Sticking to the Vegas theme, consider how Golden Nugget Casinos deployed conversational AI within its IVR, targeting non-revenue producing calls like; what time does the pool open?    

Delving deeper into this example, Dawn Harpster, Senior Conversation Architect at Talkdesk, said:  

“The company lowered it’s IVR abandon rate by 40 percent, freeing up agents to handle more revenue generating calls about booking rooms instead of answering questions about valet parking. It does really well handling those kinds of routine repetitive questions.”

Where Conversational AI Doesn’t Do Well

The American psychologist Abraham Maslow once said: “If all you have is a hammer, everything looks like a nail.” Consider that a cautionary signal to IT managers.   

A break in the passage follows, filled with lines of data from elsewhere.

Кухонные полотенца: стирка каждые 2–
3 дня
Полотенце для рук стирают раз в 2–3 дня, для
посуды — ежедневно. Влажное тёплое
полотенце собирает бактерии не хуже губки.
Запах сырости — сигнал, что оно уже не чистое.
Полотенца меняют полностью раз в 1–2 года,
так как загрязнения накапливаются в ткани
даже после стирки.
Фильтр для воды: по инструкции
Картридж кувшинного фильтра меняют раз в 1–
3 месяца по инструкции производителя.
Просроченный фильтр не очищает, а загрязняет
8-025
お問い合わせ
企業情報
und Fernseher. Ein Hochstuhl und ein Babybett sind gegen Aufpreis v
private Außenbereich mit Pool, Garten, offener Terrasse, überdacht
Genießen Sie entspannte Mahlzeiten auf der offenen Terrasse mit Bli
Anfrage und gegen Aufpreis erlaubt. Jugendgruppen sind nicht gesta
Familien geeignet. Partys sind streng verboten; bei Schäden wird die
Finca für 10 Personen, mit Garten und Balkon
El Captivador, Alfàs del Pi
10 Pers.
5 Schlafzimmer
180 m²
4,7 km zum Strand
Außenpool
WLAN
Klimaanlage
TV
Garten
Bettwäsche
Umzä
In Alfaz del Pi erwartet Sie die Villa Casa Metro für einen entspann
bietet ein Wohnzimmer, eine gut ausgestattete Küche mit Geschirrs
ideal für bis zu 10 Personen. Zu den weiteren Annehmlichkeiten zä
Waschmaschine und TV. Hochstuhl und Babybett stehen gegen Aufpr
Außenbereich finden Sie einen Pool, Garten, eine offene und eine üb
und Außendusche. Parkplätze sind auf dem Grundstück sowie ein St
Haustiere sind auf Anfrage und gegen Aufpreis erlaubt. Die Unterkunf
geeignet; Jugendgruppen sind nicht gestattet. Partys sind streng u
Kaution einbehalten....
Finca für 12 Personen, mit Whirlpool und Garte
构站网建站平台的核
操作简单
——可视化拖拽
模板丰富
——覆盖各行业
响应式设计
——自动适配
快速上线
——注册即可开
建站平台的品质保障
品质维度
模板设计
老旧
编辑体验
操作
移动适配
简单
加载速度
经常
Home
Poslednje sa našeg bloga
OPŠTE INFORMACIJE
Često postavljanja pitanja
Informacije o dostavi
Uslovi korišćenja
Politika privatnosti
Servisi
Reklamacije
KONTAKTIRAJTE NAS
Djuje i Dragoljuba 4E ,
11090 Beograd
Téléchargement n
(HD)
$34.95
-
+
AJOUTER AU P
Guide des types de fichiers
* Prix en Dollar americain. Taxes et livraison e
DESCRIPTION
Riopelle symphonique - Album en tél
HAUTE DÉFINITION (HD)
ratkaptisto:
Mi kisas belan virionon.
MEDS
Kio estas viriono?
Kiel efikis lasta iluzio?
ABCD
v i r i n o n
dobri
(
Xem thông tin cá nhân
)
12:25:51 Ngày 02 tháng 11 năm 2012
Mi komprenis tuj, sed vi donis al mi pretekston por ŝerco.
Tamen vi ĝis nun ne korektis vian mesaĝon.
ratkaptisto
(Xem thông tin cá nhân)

Indeed, AI isn’t a panacea. It has limits. Here is a scenario to avoid.  

When a company offers thousands of products on its website, customers face a staggering number of choices and navigational challenges. Conversational AI is not always the best solution for narrowing these down.  

“When customers need to filter through thousands of products, and the don’t have a specific option in mind, it’s almost impossible for conversational AI to help,” says Harpster. “A guided web page interface is a better solution.”  

Better Use Cases for Conversational AI

Harpster has worked on many conversational AI projects during her time at Talkdesk and has implemented many successful virtual assistants across various industries.    

Here are three excellent examples that improved key customer, employee, and business outcomes.   

  • An insurance company used conversational AI to guide customers to the correct policy options with screening questions.
  • A city and government agency answered calls with a voicebot handling questions about license plate tags, renewals, or building permits.
  • A bank contained many queries about loans, credit cards, and balances in the IVR, with a native virtual assistant.

Yet, Harpster admires many more use cases, including a virtual assistant at a fast-food drive-thru that takes orders to improve revenue and lower the demand on staff.  

Such an example again highlights how conversational AI can automate repetitive tasks that follow a simple structure.  

Moreover, Harpster recommends organizations “leverage back-end information and make the system do the heavy living, not the user. Instead, the user experience should be seamless, quick and to the point. 

“Yet, the beauty of all this is that it’s only limited by your imagination.”